- INFORMATION SHOWN -
================
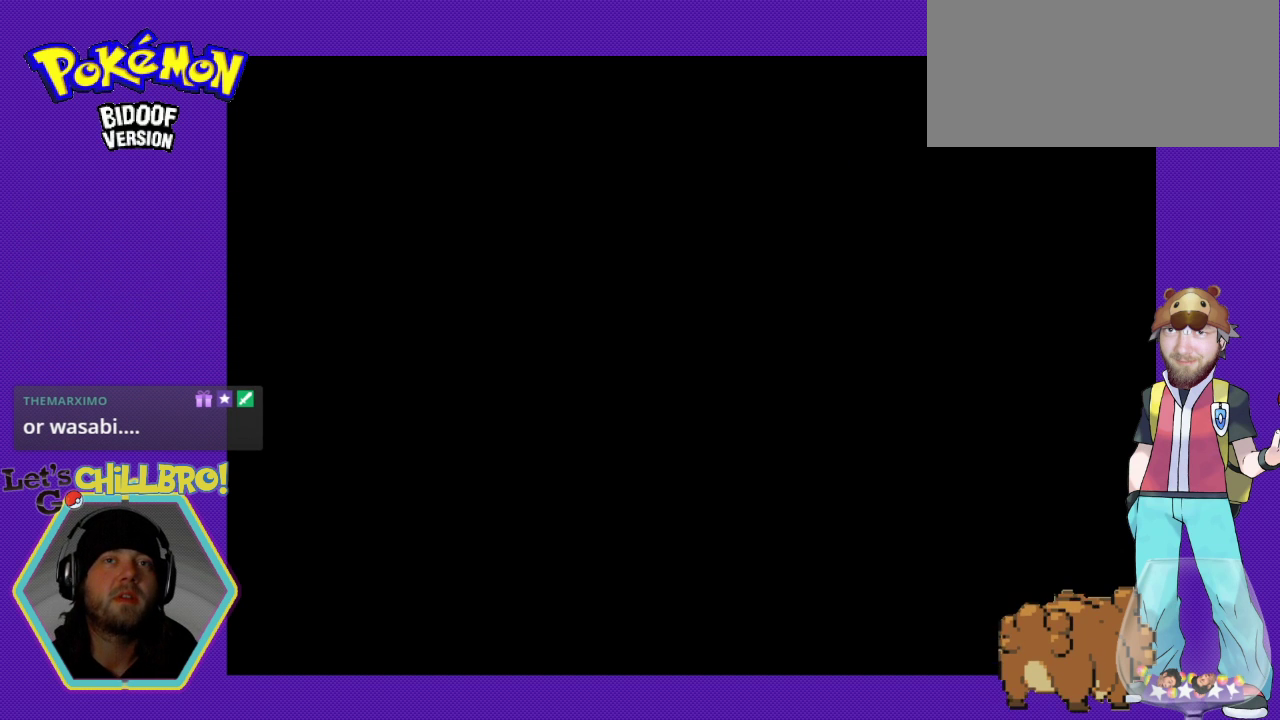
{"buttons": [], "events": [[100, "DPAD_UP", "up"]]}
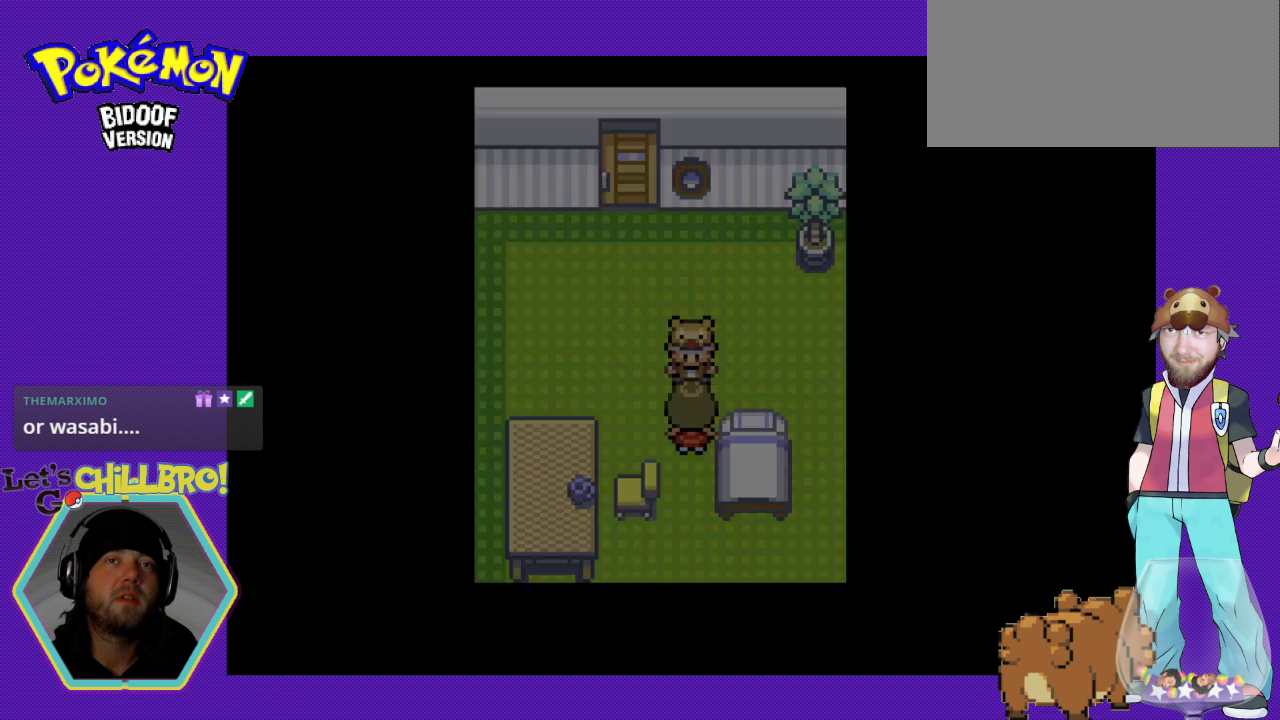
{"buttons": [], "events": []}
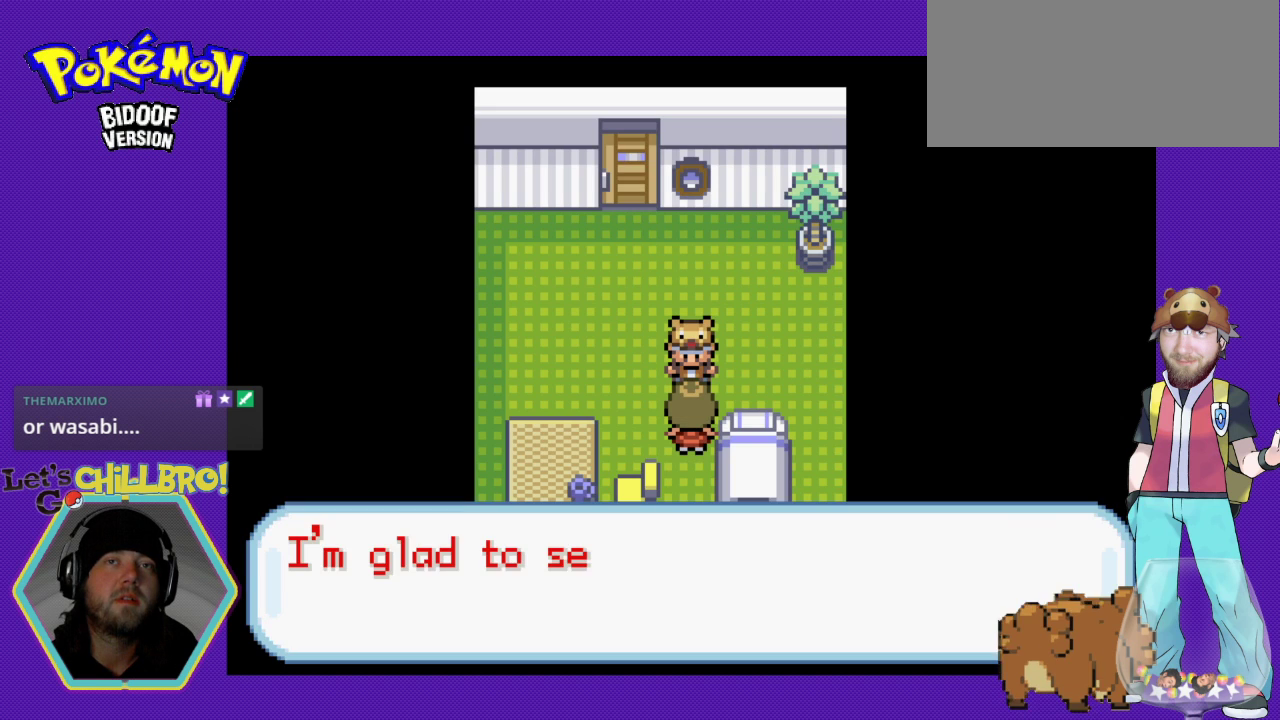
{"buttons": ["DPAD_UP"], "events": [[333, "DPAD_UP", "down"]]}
================
Copy out the listing above in full and keep the pictures out.

{"buttons": [], "events": [[100, "DPAD_UP", "up"]]}
{"buttons": [], "events": []}
{"buttons": ["DPAD_UP"], "events": [[333, "DPAD_UP", "down"]]}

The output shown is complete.